Dans tous ses voyages, Grip, au fond de son petit panier, sur le
dos de son maître, ne manquait pas une partie ; et, quand le
beau temps les mettait de belle humeur, il n'y avait pas un chien
dans la bande qui criât plus haut que le corbeau.
    Leurs plaisirs étaient bien simples : une
croûte de pain, avec une bouchée de viande, l'eau de la source ou
du ruisseau, suffisaient à leurs repas. Barnabé s'amusait à
marcher, à courir, à sauter, jusqu'à ce qu'il fut las ; alors
il se couchait sur l'herbe, ou le long du blé, ou à l'ombre de
quelque grand chêne, suivant des yeux les nuages qui flottaient sur
la surface d'un ciel d'azur, et écoutant le chant brillant de
l'alouette qui s'élevait dans l'air. Et puis il y avait des fleurs
champêtres à cueillir, le coquelicot d'un rouge éclatant, la
jacinthe parfumée, le coucou ou la rose. Il y avait des oiseaux à
regarder ; des poissons, des fourmis, des insectes ; des
lapins ou des lièvres qui traversaient comme une flèche l'allée du
bois et disparaissaient au loin dans le fourré. Il y avait des
millions de créatures vivantes à étudier, à épier, qu'il
accompagnait de ses battements de mains quand ils avaient fui de sa
vue. À défaut de tout cela, ou pour varier son plaisir, il y avait
le gai soleil à poursuivre à travers les feuilles et les branches
des arbres, où il jouait à cache-cache avec lui, descendant bien
avant, bien avant dans des creux semblables à une mare d'argent, où
les rameaux frémissants baignaient leur feuillage en se jouant.

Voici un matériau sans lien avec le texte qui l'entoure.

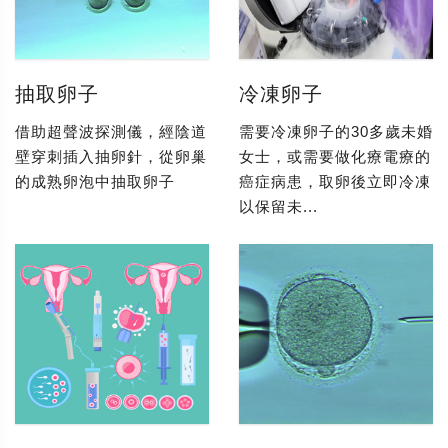
抽取卵子
冷凍卵子
借助超聲波探測儀，經陰道
需要冷凍卵子的30多歲未婚
壁穿刺插入抽卵針，從卵巢
女士，或需要做化療電療的
的成熟卵泡中抽取卵子
癌症病患，取卵後立即冷凍
以保留未...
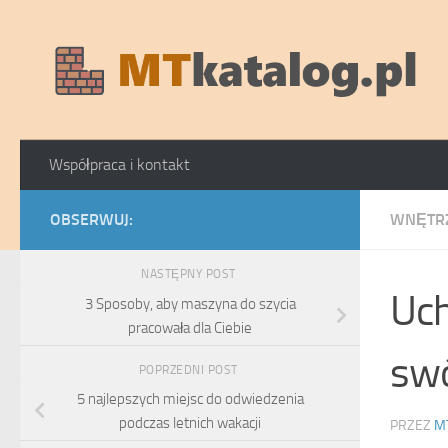
Skip to content
Współpraca i kontakt
OBSERWUJ:
WNĘTR
NASTĘPNY POST
Uch
3 Sposoby, aby maszyna do szycia
pracowała dla Ciebie
swó
POPRZEDNI POST
5 najlepszych miejsc do odwiedzenia
podczas letnich wakacji
PRZEZ
M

Il
y avait les douces senteurs de l'air par un soir d'été, quand il
avait traversé les chants de trèfle et de fèves ; le parfum
des feuilles ou de la mousse humides ; l'agitation vivante des
arbres, dont les ombres changeantes suivaient tous les mouvements.

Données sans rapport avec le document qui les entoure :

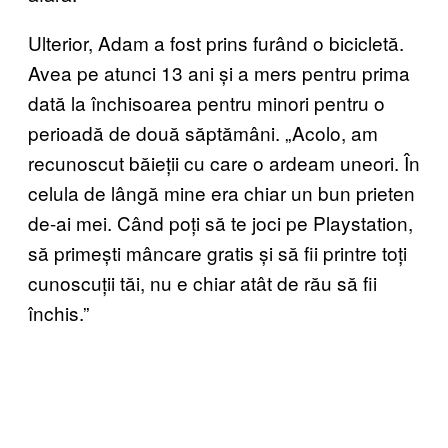
Ulterior, Adam a fost prins furând o bicicletă.
Avea pe atunci 13 ani și a mers pentru prima
dată la închisoarea pentru minori pentru o
perioadă de două săptămâni. „Acolo, am
recunoscut băieții cu care o ardeam uneori. În
celula de lângă mine era chiar un bun prieten
de-ai mei. Când poți să te joci pe Playstation,
să primești mâncare gratis și să fii printre toți
cunoscuții tăi, nu e chiar atât de rău să fii
închis.”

Et puis après, quand il en avait assez de l'un ou de l'autre, ou
même pour mieux savourer sa jouissance, il fermait les yeux, et il
y avait un somme à faire au milieu de ces innocentes séductions de
la campagne, avec le doux murmure du vent dont ses oreilles
aimaient la musique, et tous les objets d'alentour dont le
spectacle et le bruit se fondaient en un sommeil délicieux.

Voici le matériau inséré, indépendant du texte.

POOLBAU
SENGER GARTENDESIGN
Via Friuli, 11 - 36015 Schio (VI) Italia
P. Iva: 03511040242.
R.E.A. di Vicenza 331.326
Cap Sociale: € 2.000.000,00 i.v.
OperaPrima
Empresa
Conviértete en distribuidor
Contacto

    Leur hutte (car elle ne valait guère mieux)
était placée sur les lisières de la ville, à une petite distance de
la grande route, mais dans un endroit retiré, où il était bien rare
qu'on rencontrât, dans aucune saison de l'année, quelques voyageurs
égarés. Il y avait un petit morceau de terre qui en dépendait, et
que Barnabé, dans ses accès de travail, arrangeait ou soignait par
boutades. En dedans comme en dehors, la mère ne cessait jamais de
travailler pour leur commune subsistance : la grêle, la pluie,
la neige ou le soleil, tout cela lui était bien égal.
    Quoique déjà bien loin des scènes de sa vie
passée, bien loin surtout de songer ou d'espérer qu'elles
revinssent jamais, elle ressentait pourtant un désir étrange de
savoir ce qui se passait dans le monde d'activité auquel elle était
maintenant étrangère. Sitôt qu'il lui tombait sous la main quelque
vieux journal ou quelque bout de nouvelles de Londres, elle les
lisait avec avidité. L'impression qu'elle en éprouvait n'était pas
toujours agréable : car, dans ces moments-là, la plus vive
anxiété et les angoisses de la crainte se peignaient quelquefois
sur ses traits, mais sans lasser sa curiosité. Puis aussi, dans les
nuits de tempête, pendant l'hiver, quand le vent sifflait et
faisait rage, sa figure reprenait son expression d'autrefois, et
elle tremblait de tous ses membres, comme dans un accès de fièvre.